Katie’s coloring fled entirely.

Tavish held back the very real worry he felt, focusing instead on thinking of a way to take this worry off her shoulders. “We’ll think of something, Katie. Don’t fret.”

“Don’t fret?” Frustration immediately took hold of her tone. “Few families have the supplies to see them through the winter. We can’t wade across so wide and deep a river with ice floating all around in it. There’s no means of getting food here or firewood. We’ve not even reached the worst of the winter yet. That seems like ample reason to fret.”

“I only want you to not be burdened by it.” This seemed to be the theme of their disagreements lately. He wanted to help, but she didn’t want the help he offered.

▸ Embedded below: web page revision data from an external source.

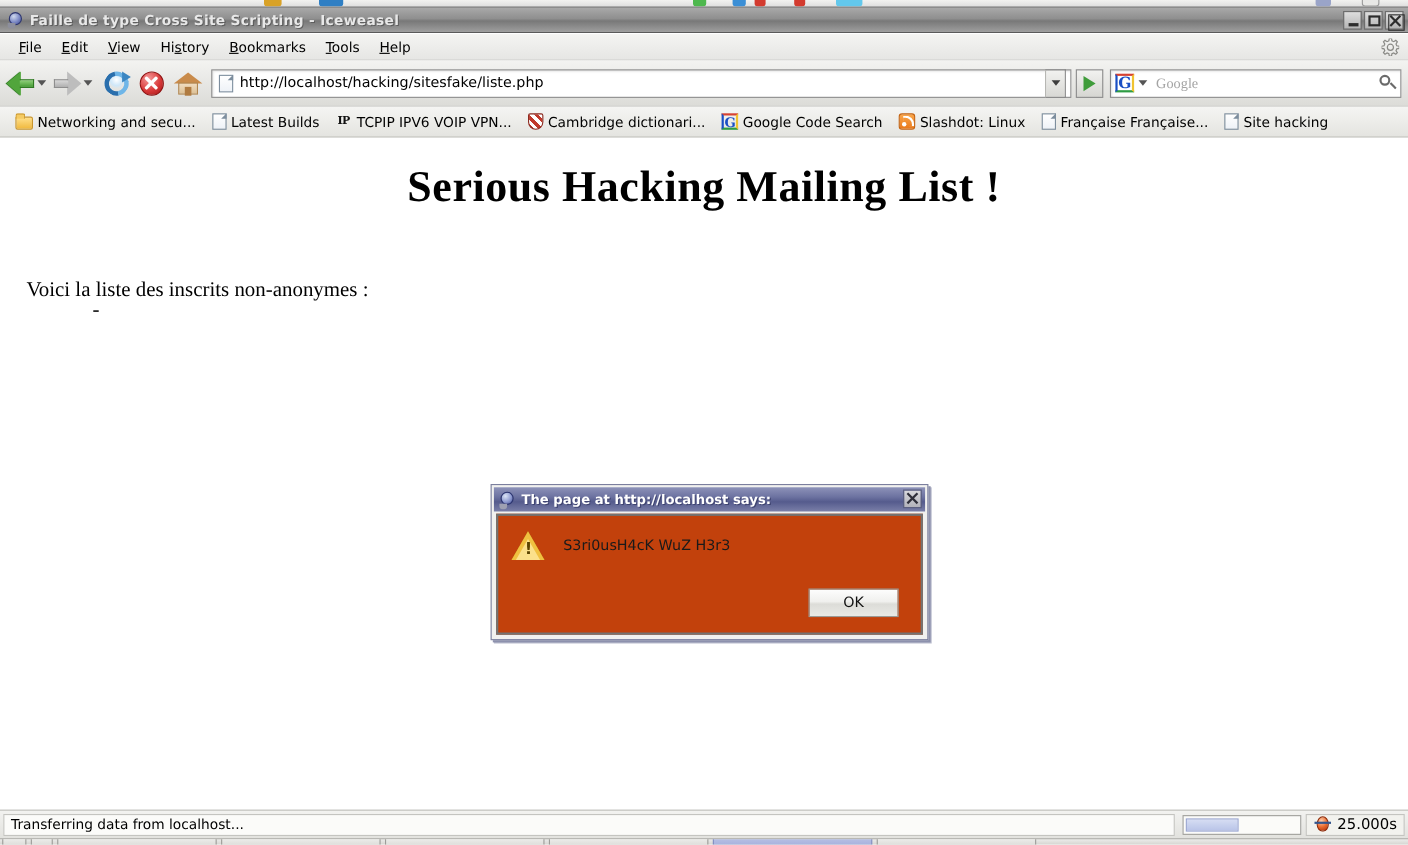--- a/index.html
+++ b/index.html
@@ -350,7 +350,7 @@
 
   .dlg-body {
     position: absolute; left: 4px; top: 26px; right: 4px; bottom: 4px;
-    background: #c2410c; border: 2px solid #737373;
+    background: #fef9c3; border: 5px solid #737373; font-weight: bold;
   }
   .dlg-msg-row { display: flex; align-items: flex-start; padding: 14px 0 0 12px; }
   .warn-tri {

Ian joined them at the riverbank. “The river freezes at some point every winter.” He spoke as though reassuring himself. “Eventually we’ll be able to walk over.”

“How long is ‘eventually’?” Katie asked.

“It always freezes by January,” Ian said.

Katie stepped away a pace. “We’ve not even reached December yet. How many families can last until January?”

“I don’t know.” Ian slowly shook his head. “I don’t know.”